In addressing persons of inferior station, do not be prone to suppose that there is much occasion for intellectual condescension on your part: at any rate do not be careless in what you say, as if any thing would do for them. Observe the almost infinite fleetness of your own powers of thought, and then consider whether it is likely that education has much to do with this. Use simple language, but do not fear to put substance in it: choose, if you like, common materials, but make the best structure that you can of them: and be assured that method and
logical order are not thrown away upon any one. The rudest audience, as well as the most refined, soon grows weary, I suspect, of protracted, driftless, tautology.
Do not dwell more than you can help, upon the differences of nature between yourself and those with whom you live. Consider whether your own vanity is not too requiring. See that others have not the same complaint to make of your uncongeniality, that you are, perhaps, prone to make of theirs. If you are, indeed, superior, reckon it as your constant duty, to try and sympathize with those beneath you; to mix with their pursuits, as far as you can, and thus, insensibly, to elevate them. Perhaps there is no mind that will not yield some return for your labour: it seems the dullest, bleakest, rock, not earth enough to feed a nettle; yet up grows, with culture, the majestic pine.
A want of sympathy leads to the greatest ignorance in the intellect as well as in the heart.

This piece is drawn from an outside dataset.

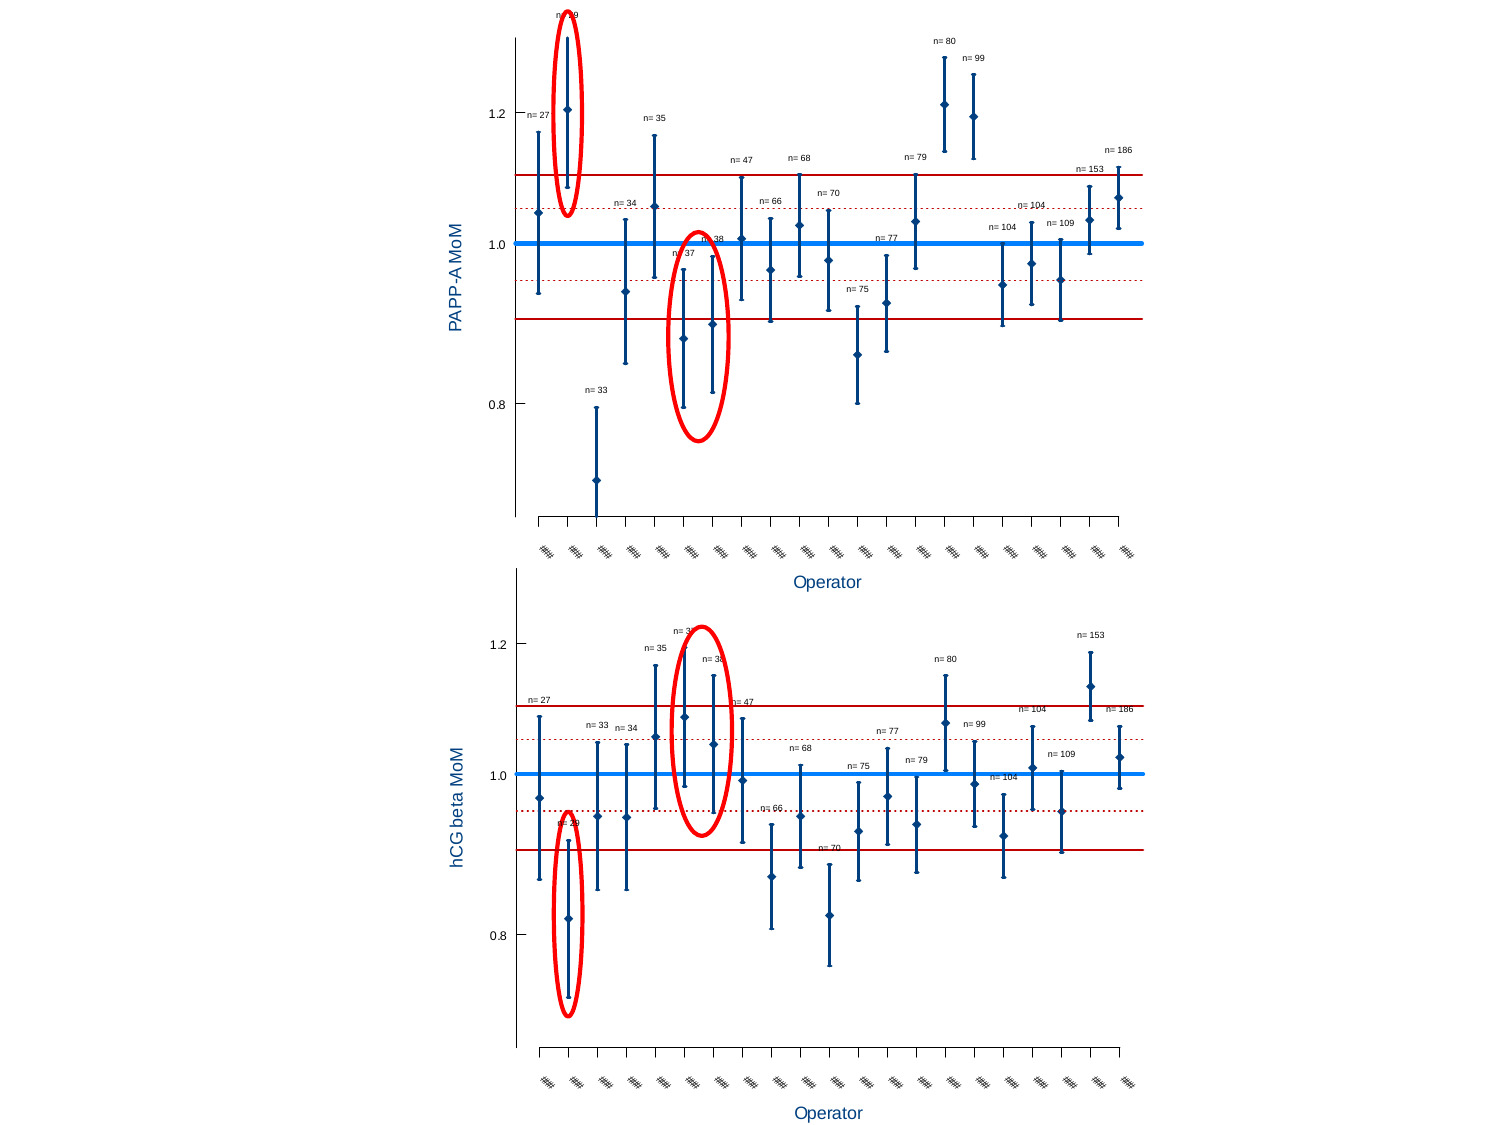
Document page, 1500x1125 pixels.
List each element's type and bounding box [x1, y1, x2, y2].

picture [322, 0, 1211, 1125]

Remember that your dependents have seldom
a full power of replying to you; and let the recollection of that make you especially considerate in your dealings with them.
When you find a lack of truth in those about you, consider whether it may not arise from the furiousness of your own temper which scares truth away from you: and reflect how fearful a part the angry man may have in the sin of those falsehoods which immoderate fear of him gives rise to. Such, I am afraid, is the tyrannous nature of the human heart that we not only show, but really feel, more anger at offence given us by those under our power, than at any other cause whatever.
It is a mistake to suppose that we necessarily become indifferent to the faults and foibles of those with whom we live: on the contrary, we sometimes grow more and more alive to them: they seem, as it were, to create a corresponding soreness in ourselves: and, knowing that they exist in the character, we are apt to fancy that we perceive them even
on occasions when they are not in the least brought into play.
Do not be fond of the display of authority, or think that there is anything grand in being obeyed with abject fear. One certainly meets with persons who are vain of their ill-temper, and of seeing how it keeps the people about them in order; a species of vanity which they might share with any wild animal at large.